Prosecutors did not accuse Obama himself of any wrongdoing.
Blagojevich also was charged with illegally threatening to restrain body politic assistance to Tribune Co., the owner of the Chicago Tribune, in an make trial to strong-arm the newspaper into firing editorial writers who had criticized him.
The 51-year-old Democrat was also accused of engaging in pay-to-play politics - that is, doling out jobs, contracts and appointments in return toward campaign contributions.
“We were in the intermediate of a corruption crime spree, and we wanted to stop it,” U.S. Attorney Patrick Fitzgerald said, calling the charges for Blagojevich “a truly new dishonorable.” He added: “The conduct would make Lincoln move to boot in his engrave.”

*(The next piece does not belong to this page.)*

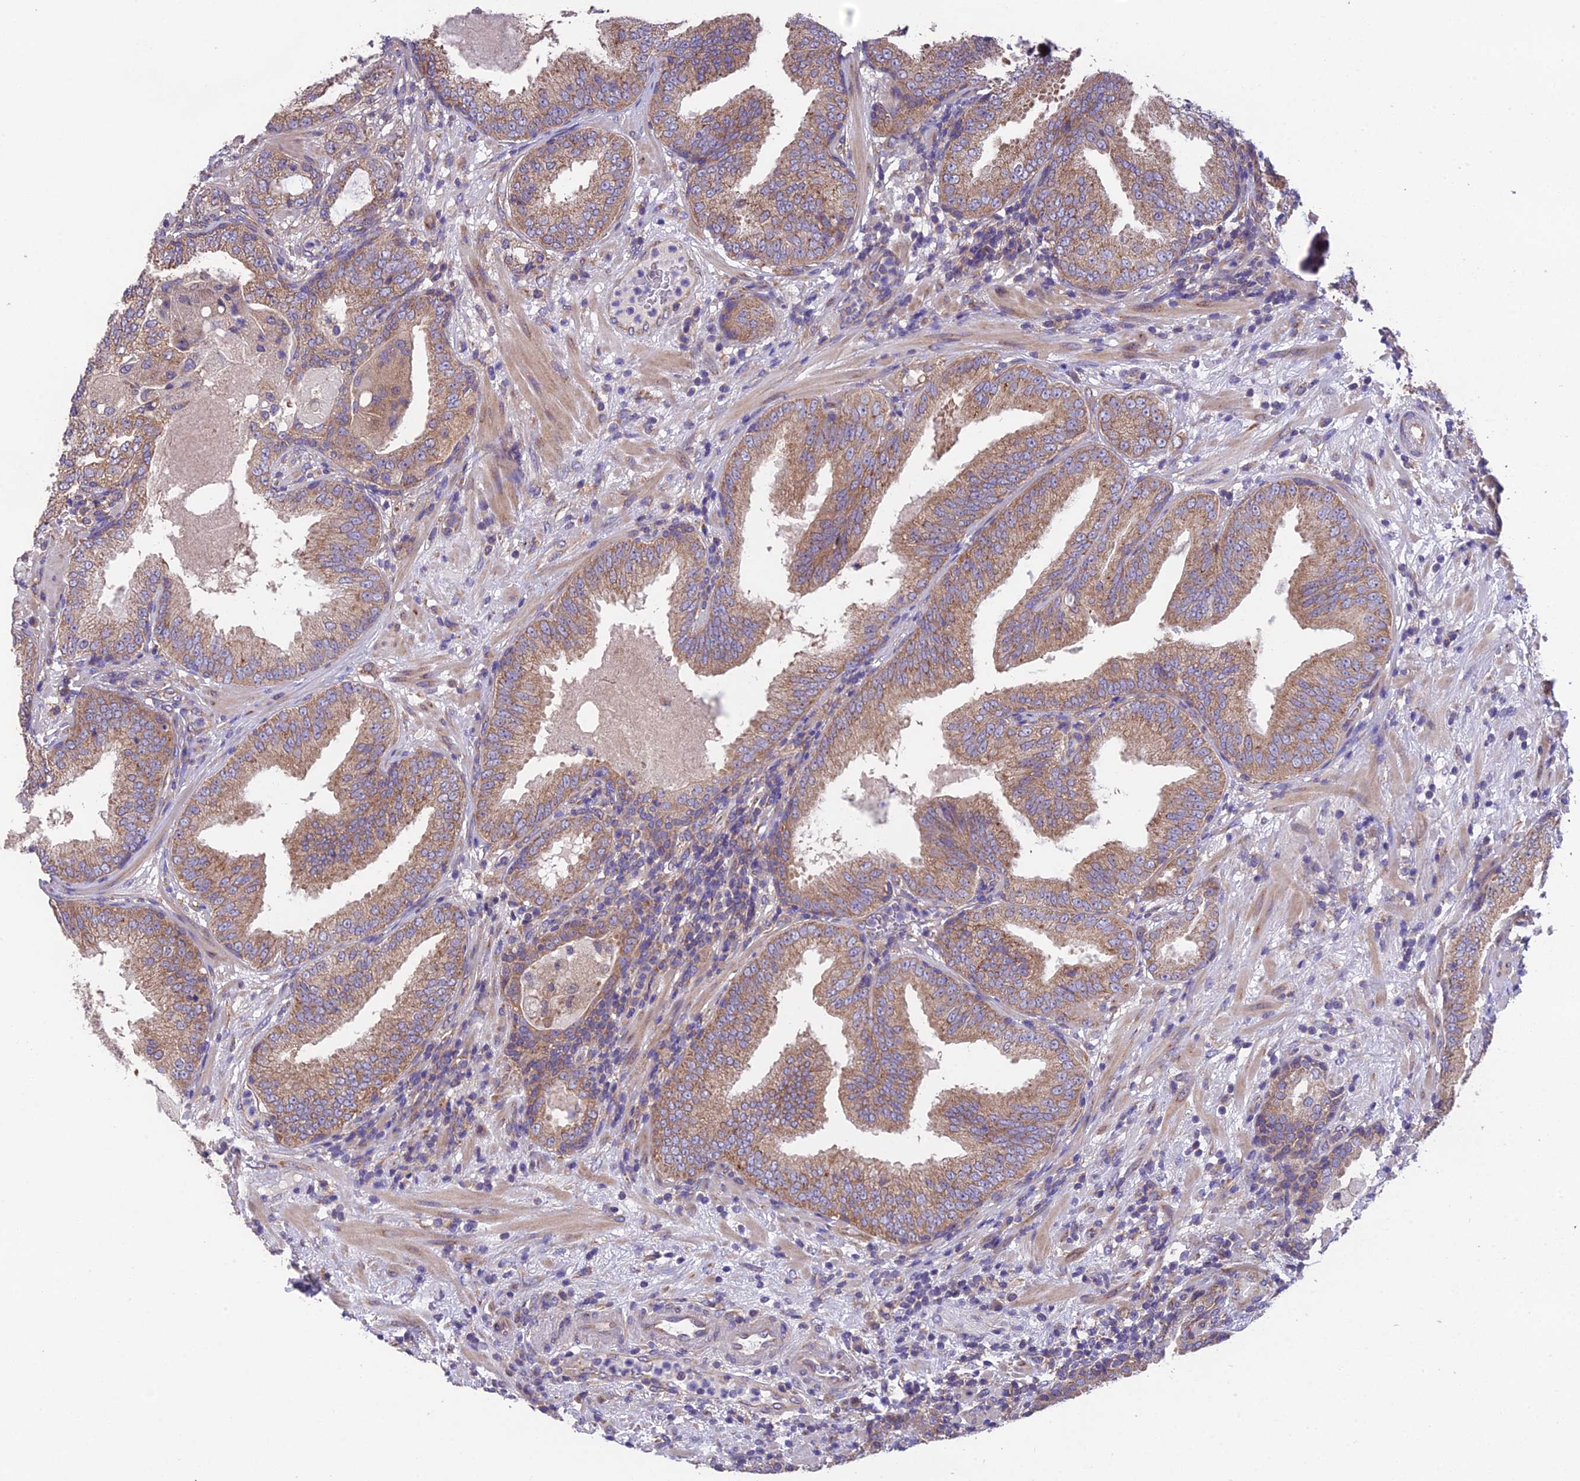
{"staining": {"intensity": "moderate", "quantity": ">75%", "location": "cytoplasmic/membranous"}, "tissue": "prostate cancer", "cell_type": "Tumor cells", "image_type": "cancer", "snomed": [{"axis": "morphology", "description": "Adenocarcinoma, High grade"}, {"axis": "topography", "description": "Prostate"}], "caption": "This is an image of immunohistochemistry staining of prostate adenocarcinoma (high-grade), which shows moderate positivity in the cytoplasmic/membranous of tumor cells.", "gene": "BLOC1S4", "patient": {"sex": "male", "age": 64}}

Federal investigators bugged the governor’s campaign offices and tapped his home phone, capturing conversations laced with irreverence and tough-guy talk from the governor. Chicago FBI chief Robert Grant said even seasoned investigators were stunned through what they heard, individually since the governor had known for three years was under investigation for alleged hiring fraud.
Blagojevich spokesman Lucio Guerrero had no immediate comment on the charges but issued a statement saying the “allegations do nothing to impact the services, duties or function of the national.”
The charges do not identify by descriptive term any of the political figures under consideration for the Senate establish, calling them only “Candidate 1,” “Candidate 2,” and so on. However, those being considered for the intelligencer comprehend: Reps. Jesse Jackson Jr., Danny Davis, Jan Schakowsky and Luis Gutierrez; Illinois Senate President Emil Jones; and Illinois Department of Veterans Affairs Director Tammy Duckworth.
The scandal leaves the Senate seat in limbo. In Washington, Democratic Sen. Dick Durbin of Illinois said the dignity should hold a special election to fill the fix instead of letting Blagojevich pick someone. “No appointment by this governor, under these circumstances, could produce a credible reinstatement,” Durbin said.
The FBI said in royal household papers that the governor was intercepted on wiretaps from hand to hand the extreme month conspiring to sell the Senate seat for campaign cash or plum jobs for himself or his married woman, Patti. He spoke of landing a job with a nonprofit groundwork or a union-affiliated group, and just held out the possibility of a Cabinet appointment or ambassadorship for himself.
“I’ve got this thing and it’sitting (expletive) golden,” he said of his authority to insist on Obama’s re-establishment, “and I’m just not giving it up for (expletive) nothing. I’m not gonna do it.”
Blagojevich also considered appointing himself to the Senate seat, telling his deputy governor that if “they’re not going to offer me anything of value, I might as well take it,” prosecutors uttered.